Dataset records that pose questions:

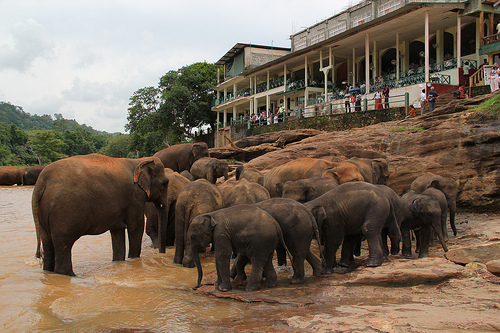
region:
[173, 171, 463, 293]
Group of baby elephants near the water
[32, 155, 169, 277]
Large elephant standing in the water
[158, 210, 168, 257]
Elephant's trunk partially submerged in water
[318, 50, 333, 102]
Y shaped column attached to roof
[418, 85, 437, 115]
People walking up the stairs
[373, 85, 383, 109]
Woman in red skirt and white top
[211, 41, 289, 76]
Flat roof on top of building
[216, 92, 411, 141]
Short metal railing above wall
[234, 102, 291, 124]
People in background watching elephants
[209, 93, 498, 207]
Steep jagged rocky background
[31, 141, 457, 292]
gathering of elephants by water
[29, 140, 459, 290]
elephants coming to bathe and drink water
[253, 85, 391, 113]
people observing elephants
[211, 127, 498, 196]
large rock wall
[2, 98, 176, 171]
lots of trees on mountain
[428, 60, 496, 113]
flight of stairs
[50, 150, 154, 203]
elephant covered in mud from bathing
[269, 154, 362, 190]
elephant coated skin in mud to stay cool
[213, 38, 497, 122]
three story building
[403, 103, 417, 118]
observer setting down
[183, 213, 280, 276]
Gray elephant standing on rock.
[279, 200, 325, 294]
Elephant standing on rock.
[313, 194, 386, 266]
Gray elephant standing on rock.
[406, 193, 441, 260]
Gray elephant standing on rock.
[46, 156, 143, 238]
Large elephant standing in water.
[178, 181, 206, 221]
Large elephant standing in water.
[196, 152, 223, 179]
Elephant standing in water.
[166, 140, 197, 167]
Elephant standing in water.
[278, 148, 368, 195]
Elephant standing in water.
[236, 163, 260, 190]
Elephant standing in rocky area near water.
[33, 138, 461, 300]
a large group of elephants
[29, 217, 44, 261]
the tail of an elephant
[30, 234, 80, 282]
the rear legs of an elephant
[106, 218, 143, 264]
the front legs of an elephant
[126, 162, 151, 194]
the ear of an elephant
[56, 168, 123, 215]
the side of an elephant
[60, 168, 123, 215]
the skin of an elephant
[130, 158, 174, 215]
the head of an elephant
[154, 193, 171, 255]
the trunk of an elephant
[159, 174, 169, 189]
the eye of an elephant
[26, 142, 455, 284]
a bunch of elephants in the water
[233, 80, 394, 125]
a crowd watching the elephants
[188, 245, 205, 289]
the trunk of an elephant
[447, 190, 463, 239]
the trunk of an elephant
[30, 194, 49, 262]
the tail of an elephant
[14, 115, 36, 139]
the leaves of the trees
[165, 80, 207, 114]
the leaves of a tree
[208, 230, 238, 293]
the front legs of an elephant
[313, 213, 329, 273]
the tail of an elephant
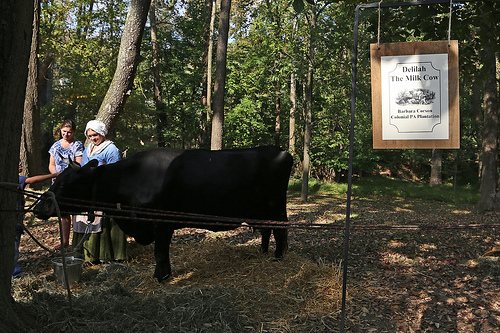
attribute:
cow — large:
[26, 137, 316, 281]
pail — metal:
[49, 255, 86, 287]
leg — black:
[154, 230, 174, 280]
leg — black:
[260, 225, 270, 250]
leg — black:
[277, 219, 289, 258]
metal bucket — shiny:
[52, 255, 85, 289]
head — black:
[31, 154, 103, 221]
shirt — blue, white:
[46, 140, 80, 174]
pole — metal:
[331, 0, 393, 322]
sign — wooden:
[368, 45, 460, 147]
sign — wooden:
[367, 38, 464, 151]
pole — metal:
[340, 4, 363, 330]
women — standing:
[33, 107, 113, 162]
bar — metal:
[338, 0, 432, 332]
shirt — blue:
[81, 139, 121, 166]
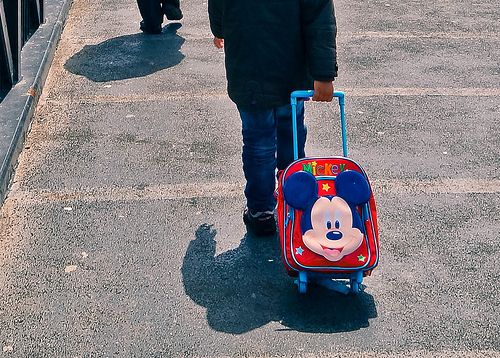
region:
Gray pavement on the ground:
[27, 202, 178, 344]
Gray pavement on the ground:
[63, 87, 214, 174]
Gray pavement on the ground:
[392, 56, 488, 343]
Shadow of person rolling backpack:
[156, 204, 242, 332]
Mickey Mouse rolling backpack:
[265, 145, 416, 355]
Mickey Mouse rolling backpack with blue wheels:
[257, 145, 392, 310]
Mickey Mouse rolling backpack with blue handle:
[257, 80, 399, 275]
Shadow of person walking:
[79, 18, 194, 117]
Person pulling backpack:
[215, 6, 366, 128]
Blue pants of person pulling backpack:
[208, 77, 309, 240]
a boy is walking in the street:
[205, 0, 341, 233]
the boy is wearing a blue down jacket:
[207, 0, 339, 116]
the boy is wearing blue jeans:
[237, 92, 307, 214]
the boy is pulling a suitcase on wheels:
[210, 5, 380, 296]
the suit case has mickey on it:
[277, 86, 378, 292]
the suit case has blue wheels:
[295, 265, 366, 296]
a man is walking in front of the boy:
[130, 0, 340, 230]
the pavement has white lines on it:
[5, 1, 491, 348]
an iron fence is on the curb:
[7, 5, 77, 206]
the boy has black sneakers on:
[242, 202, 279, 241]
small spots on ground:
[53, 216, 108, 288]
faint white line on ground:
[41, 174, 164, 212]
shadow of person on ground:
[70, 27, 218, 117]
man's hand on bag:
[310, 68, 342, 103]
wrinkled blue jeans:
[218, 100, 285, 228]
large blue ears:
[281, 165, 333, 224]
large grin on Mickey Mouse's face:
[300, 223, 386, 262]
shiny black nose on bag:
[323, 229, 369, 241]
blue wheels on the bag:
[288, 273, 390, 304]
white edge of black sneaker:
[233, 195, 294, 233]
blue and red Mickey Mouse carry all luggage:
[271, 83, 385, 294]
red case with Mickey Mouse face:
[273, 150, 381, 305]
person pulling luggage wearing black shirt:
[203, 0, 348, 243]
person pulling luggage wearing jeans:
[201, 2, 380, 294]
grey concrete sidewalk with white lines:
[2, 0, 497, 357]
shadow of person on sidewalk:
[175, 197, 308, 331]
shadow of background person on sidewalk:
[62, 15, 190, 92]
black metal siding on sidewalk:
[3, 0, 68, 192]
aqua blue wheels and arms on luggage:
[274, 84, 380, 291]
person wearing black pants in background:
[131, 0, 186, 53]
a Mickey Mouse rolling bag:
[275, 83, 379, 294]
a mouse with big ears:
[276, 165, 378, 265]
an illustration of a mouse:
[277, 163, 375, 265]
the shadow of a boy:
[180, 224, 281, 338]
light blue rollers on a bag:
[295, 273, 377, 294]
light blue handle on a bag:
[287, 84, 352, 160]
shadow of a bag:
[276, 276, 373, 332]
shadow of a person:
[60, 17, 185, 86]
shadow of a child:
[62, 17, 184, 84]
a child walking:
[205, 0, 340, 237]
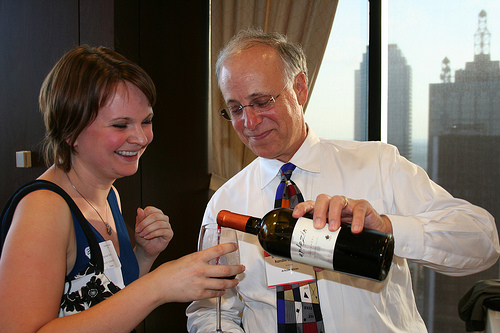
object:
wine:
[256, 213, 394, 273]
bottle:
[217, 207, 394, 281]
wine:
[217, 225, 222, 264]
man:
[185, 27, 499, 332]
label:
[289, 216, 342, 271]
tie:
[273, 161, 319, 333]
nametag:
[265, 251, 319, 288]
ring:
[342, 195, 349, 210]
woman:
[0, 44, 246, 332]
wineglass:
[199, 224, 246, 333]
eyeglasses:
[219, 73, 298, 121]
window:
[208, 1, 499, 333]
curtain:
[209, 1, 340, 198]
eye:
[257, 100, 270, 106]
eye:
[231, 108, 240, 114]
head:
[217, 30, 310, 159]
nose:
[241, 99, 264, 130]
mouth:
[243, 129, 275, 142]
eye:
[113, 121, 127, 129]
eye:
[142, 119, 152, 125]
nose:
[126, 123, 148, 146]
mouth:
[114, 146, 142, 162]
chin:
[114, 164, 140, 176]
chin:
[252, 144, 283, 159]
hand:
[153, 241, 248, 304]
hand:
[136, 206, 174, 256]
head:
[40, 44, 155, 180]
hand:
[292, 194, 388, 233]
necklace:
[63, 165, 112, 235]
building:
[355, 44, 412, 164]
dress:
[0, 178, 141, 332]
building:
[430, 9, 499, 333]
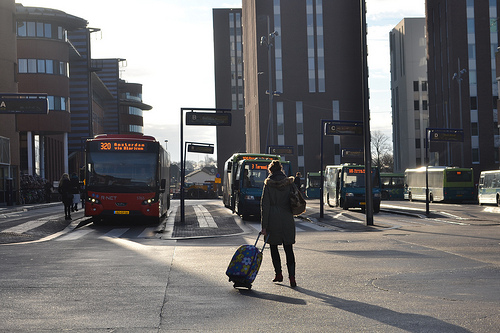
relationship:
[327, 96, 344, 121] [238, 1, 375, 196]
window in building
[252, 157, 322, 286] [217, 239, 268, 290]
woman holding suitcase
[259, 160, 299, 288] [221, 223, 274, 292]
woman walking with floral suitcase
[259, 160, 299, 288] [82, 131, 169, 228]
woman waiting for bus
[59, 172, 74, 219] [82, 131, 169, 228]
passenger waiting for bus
==
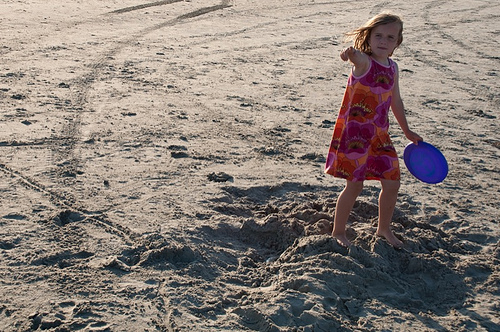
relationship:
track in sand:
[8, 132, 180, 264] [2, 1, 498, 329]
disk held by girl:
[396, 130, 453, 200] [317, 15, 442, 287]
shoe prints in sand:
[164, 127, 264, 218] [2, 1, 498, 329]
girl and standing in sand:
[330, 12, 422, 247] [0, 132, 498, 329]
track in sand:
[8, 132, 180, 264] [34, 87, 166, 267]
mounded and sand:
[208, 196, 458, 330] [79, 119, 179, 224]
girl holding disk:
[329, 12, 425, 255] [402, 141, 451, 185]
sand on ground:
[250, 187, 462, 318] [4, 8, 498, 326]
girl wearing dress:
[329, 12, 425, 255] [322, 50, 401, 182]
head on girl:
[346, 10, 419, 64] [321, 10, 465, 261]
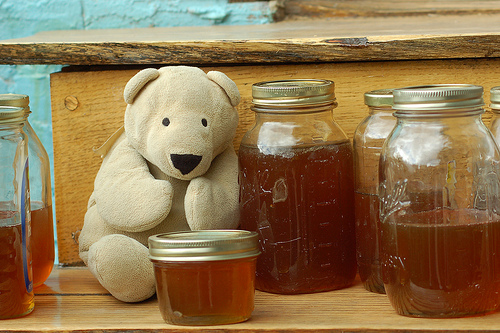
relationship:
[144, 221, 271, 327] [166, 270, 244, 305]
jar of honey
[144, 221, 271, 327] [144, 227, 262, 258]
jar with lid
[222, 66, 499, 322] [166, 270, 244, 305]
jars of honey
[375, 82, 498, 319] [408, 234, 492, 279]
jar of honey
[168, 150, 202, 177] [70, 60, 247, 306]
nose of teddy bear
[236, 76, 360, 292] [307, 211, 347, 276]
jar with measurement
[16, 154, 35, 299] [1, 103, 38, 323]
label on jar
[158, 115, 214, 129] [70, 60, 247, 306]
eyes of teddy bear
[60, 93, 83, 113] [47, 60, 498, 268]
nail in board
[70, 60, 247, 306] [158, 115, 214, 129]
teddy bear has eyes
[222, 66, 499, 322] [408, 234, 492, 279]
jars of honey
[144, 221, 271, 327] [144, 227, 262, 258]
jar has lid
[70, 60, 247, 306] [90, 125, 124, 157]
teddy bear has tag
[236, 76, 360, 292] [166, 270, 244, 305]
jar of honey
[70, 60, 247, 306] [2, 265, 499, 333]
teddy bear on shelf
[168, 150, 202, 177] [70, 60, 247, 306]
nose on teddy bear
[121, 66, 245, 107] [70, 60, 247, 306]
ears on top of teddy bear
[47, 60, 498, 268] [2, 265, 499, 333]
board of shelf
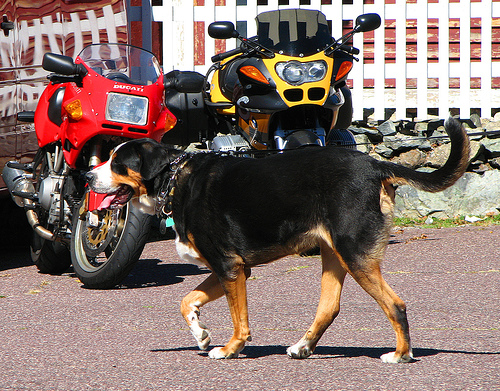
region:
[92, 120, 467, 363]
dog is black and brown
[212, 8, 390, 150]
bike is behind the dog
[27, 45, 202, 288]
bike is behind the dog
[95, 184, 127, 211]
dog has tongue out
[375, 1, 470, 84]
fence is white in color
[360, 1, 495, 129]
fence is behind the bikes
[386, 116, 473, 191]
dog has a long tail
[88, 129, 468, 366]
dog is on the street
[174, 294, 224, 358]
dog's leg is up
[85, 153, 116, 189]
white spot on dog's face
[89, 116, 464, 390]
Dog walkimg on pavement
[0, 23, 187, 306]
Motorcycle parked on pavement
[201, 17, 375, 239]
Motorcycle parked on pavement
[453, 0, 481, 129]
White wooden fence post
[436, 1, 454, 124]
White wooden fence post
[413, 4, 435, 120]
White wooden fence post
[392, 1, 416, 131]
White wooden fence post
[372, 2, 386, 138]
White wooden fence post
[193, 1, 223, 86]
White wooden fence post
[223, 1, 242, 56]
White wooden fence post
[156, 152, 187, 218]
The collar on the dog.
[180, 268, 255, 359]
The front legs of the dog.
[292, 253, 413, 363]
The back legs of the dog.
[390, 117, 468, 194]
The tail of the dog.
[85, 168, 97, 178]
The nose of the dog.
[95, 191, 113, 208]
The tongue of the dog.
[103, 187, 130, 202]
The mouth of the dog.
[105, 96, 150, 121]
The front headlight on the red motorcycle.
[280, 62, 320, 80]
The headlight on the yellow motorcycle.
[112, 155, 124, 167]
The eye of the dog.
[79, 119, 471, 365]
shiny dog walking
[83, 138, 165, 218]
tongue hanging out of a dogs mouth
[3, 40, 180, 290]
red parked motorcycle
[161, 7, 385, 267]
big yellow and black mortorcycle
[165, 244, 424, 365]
--
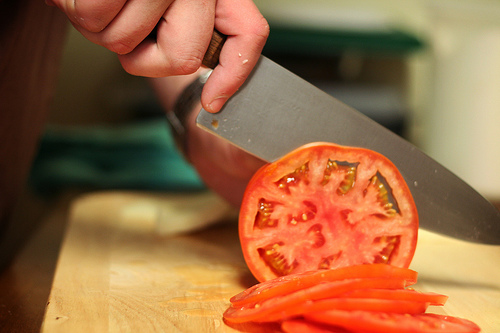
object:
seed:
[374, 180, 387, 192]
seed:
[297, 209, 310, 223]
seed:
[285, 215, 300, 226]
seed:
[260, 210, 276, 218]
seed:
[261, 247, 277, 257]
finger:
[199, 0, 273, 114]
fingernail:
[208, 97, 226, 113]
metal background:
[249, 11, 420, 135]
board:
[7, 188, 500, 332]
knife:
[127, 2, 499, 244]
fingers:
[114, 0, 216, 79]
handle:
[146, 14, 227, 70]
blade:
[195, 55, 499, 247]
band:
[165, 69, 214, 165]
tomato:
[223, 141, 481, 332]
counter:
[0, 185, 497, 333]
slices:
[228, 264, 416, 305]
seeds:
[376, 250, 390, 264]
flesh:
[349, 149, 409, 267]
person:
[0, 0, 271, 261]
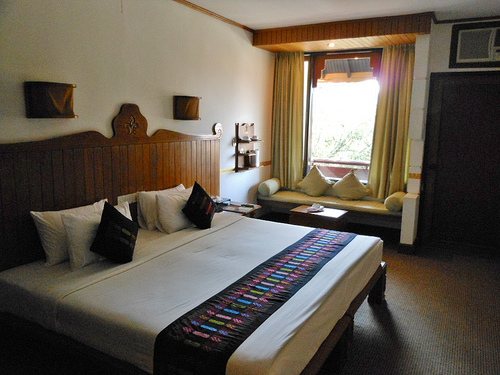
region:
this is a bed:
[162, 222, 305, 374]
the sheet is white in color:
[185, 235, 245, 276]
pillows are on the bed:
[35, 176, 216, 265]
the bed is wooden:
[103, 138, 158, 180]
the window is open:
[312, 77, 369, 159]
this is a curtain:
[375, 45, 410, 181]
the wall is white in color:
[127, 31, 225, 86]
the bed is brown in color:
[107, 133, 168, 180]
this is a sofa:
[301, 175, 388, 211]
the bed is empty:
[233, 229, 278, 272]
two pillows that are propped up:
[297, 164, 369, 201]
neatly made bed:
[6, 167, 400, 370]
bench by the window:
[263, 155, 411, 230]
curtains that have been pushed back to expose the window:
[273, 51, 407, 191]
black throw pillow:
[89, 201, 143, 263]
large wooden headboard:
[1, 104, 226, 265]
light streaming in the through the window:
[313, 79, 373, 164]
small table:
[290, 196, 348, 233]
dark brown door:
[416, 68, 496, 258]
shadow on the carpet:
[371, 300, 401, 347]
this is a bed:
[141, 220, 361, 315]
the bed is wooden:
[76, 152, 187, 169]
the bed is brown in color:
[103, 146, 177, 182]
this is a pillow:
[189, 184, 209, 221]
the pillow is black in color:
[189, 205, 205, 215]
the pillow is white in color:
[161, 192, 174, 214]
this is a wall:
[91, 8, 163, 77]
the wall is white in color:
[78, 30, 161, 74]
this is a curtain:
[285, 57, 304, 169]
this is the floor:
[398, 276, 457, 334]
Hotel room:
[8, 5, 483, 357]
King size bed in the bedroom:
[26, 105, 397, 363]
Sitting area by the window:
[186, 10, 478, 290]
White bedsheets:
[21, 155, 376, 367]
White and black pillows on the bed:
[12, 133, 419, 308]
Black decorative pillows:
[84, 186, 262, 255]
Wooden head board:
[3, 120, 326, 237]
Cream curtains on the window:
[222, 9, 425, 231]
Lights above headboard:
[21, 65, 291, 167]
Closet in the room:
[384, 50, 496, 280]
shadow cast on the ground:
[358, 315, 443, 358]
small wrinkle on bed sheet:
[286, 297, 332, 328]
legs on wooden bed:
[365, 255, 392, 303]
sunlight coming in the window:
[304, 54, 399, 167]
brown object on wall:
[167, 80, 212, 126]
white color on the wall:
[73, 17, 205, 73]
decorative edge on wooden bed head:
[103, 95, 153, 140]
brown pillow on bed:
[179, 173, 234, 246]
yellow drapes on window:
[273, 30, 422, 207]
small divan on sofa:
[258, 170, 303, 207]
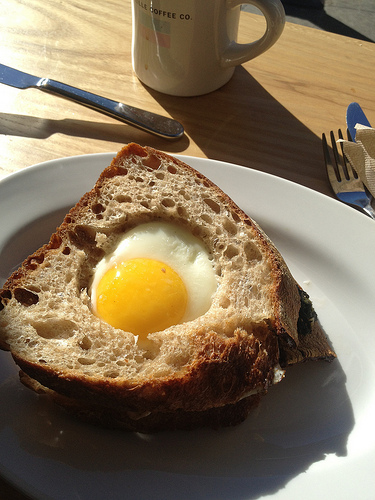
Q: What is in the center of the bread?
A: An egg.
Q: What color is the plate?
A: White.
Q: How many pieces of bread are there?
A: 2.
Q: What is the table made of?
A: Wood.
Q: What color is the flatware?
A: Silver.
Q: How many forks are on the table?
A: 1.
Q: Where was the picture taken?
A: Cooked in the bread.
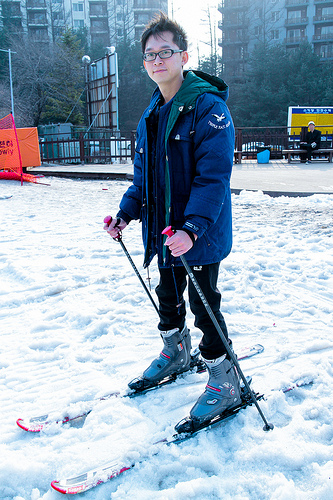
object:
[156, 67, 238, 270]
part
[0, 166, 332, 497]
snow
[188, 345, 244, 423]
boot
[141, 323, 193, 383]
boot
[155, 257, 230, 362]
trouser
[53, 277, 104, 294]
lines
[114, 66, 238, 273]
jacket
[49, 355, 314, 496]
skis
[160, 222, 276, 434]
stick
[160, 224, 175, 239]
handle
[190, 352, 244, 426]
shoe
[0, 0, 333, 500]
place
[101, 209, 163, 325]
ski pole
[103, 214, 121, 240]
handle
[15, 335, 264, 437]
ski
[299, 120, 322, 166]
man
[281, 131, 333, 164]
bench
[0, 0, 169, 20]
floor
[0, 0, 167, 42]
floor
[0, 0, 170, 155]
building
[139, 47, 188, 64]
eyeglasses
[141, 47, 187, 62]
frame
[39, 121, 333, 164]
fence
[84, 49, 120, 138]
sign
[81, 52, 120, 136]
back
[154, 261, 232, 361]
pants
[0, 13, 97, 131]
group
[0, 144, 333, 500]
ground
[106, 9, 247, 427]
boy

— Problem details —
Copy out word for word the lines from the records, beginning with the line containing "small spots on" and continuing through the line containing "[281, 165, 333, 224]", including both.

— Answer for the task —
small spots on ground:
[53, 216, 108, 288]
faint white line on ground:
[41, 174, 164, 212]
shadow of person on ground:
[70, 27, 218, 117]
man's hand on bag:
[310, 68, 342, 103]
wrinkled blue jeans:
[218, 100, 285, 228]
large blue ears:
[281, 165, 333, 224]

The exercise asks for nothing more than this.